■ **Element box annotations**
****

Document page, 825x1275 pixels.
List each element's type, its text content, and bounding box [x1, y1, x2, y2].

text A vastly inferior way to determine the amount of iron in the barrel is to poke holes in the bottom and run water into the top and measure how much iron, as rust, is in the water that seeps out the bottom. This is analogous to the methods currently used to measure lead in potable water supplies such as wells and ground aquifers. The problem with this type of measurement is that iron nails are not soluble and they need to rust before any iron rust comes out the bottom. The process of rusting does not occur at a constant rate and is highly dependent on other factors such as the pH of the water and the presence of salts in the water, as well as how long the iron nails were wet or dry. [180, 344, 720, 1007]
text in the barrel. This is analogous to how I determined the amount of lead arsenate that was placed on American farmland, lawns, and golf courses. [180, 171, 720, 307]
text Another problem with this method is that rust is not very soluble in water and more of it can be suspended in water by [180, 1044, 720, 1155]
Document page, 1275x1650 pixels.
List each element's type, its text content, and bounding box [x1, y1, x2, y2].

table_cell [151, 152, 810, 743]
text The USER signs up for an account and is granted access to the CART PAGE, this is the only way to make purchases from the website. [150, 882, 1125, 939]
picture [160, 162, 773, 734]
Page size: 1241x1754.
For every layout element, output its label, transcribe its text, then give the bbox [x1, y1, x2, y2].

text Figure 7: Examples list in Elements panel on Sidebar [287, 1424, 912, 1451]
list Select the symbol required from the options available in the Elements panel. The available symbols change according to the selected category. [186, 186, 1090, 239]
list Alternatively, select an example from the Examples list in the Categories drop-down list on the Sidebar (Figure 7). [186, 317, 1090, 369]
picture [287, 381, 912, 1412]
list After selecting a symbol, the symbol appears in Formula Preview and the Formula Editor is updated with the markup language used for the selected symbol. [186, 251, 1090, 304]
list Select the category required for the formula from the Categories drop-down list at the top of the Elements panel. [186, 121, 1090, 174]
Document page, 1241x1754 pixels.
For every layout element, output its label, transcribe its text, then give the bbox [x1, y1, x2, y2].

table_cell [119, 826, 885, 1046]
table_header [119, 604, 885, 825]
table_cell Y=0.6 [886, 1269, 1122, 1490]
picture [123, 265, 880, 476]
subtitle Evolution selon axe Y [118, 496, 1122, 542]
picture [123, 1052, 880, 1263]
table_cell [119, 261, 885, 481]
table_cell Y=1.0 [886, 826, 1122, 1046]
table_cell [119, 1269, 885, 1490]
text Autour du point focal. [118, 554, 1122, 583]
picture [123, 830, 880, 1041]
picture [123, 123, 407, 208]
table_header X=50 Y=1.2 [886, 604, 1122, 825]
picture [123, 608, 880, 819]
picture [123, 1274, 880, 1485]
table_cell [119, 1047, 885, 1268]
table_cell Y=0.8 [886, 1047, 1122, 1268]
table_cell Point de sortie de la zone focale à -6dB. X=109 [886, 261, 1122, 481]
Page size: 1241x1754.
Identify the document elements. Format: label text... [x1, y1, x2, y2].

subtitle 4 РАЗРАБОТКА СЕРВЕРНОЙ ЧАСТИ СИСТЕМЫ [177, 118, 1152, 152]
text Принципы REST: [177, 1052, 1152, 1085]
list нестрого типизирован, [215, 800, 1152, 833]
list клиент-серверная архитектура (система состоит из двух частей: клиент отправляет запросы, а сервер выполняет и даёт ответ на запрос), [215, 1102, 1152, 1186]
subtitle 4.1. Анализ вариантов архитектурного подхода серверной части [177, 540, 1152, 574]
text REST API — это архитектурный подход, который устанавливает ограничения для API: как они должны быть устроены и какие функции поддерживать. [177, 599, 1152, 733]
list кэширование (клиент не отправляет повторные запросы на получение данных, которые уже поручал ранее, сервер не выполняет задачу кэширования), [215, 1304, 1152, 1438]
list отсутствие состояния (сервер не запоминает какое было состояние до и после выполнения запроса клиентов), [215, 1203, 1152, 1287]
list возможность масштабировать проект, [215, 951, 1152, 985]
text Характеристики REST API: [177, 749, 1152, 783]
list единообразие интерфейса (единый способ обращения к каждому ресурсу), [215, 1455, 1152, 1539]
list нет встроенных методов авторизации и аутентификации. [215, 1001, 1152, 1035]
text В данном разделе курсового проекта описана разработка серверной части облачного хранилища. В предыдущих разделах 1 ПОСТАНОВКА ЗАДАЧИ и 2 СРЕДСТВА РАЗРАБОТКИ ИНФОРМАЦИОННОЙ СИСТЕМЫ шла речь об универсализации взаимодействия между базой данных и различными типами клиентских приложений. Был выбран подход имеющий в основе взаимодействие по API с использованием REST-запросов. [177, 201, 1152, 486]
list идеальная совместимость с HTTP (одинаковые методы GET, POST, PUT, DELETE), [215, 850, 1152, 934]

****

Please turn the records from the line with "Document page, 1241x1754 pixels." up to and including the line with "table_cell Point de" into a two-column CSV with the headers input and output, one row per record. Put each field in quotation marks and replace any line breaks with spaces.

■ **Exercise result**
input,output
"Document page, 1241x1754 pixels. For every layout element, output its label, transcribe its text, then give the bbox [x1, y1, x2, y2].","table_cell [119, 826, 885, 1046] table_header [119, 604, 885, 825] table_cell Y=0.6 [886, 1269, 1122, 1490] picture [123, 265, 880, 476] subtitle Evolution selon axe Y [118, 496, 1122, 542] picture [123, 1052, 880, 1263] table_cell [119, 261, 885, 481] table_cell Y=1.0 [886, 826, 1122, 1046] table_cell [119, 1269, 885, 1490] text Autour du point focal. [118, 554, 1122, 583] picture [123, 830, 880, 1041] picture [123, 123, 407, 208] table_header X=50 Y=1.2 [886, 604, 1122, 825] picture [123, 608, 880, 819] picture [123, 1274, 880, 1485] table_cell [119, 1047, 885, 1268] table_cell Y=0.8 [886, 1047, 1122, 1268] table_cell Point de sortie de la zone focale à -6dB. X=109 [886, 261, 1122, 481]"